Hacker News new | ask | show | jobs
by bobbob27 345 days ago
You can't just take cost of training out of the equation...

If these companies plan to stay afloat, they have to actually pay for the tens of billions they've spent at some point. That's what the parent comment meant by "free AI"

1 comments

Yes, you can - because of LLama.

Training is expensive, but it's not that expensive either. It takes just one of those super-rich players to pay the training costs and then release the weights, to deny other players a moat.

If your economic analysis depends on "one of those super-rich players to pay" for it to work, it isn't as much analysis as wishful thinking.

All the 100s of billions of $ put into the models so far were not donations. They either make it back to the investors or the show stops at some point.

And with a major chunk of proponent's arguments being "it will keep getting better", if you lose that what you got? "This thing can spit out boilerplate code, re-arrange documents and sometimes corrupts data silently and in hard to detect ways but hey you can run it locally and cheaply"?

The economic analysis is not mine, and I though it was pretty well-known by now: Meta is not in the compute biz and doesn't want to be in it, so by releasing Llamas, it denies Google, Microsoft and Amazon the ability to build a moat around LLM inference. Commoditize your complement and all that. Meta wants to use LLMs, not sell access to them, so occasionally burning a billion dollars to train and give away an open-weight SOTA model is a good investment, because it directly and indirectly keeps inference cheap for everyone.
You understand that according to what you just said, economically the current SOTA is untenable?

Which, again, leads to a future where we're stuck with local models corrupting data about half the time.

No, it just means that the big players have to keep advancing SOTA to make money; Llama lagging ~6 months behind just means there's only so much they can charge for access to the bleeding edge.

Short-term, it's a normal dynamics for a growing/evolving market. Long-term, the Sun will burn out and consume the Earth.

The cost to improve training increases exponentially for every milestone. No vendor is even coming close to recouping the costs now. Not to mention quality data to feed the training.

The R&D is running on hopes that increasing the magnitude (yes, actual magnitudes) of their models will eventually hit a miracle that makes their company explode in value and power.
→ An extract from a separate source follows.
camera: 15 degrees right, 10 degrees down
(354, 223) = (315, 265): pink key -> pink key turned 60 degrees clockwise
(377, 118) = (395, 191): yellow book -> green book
They can't explain what that could even look like... but they NEED evermore exorbitant amounts of funding flowing in.

This truly isn't a normal ratio of research-to-return.

Luckily, what we do have already is kinda useful and condensing models does show promise. In 5 years I doubt we'll have the post-labor dys/utopia we're being hyped up for. But we may have some truly badass models that can run directly on our phones.

Like you said, Llama and local inference is cheap. So that's the most logical direction all of this is taking us.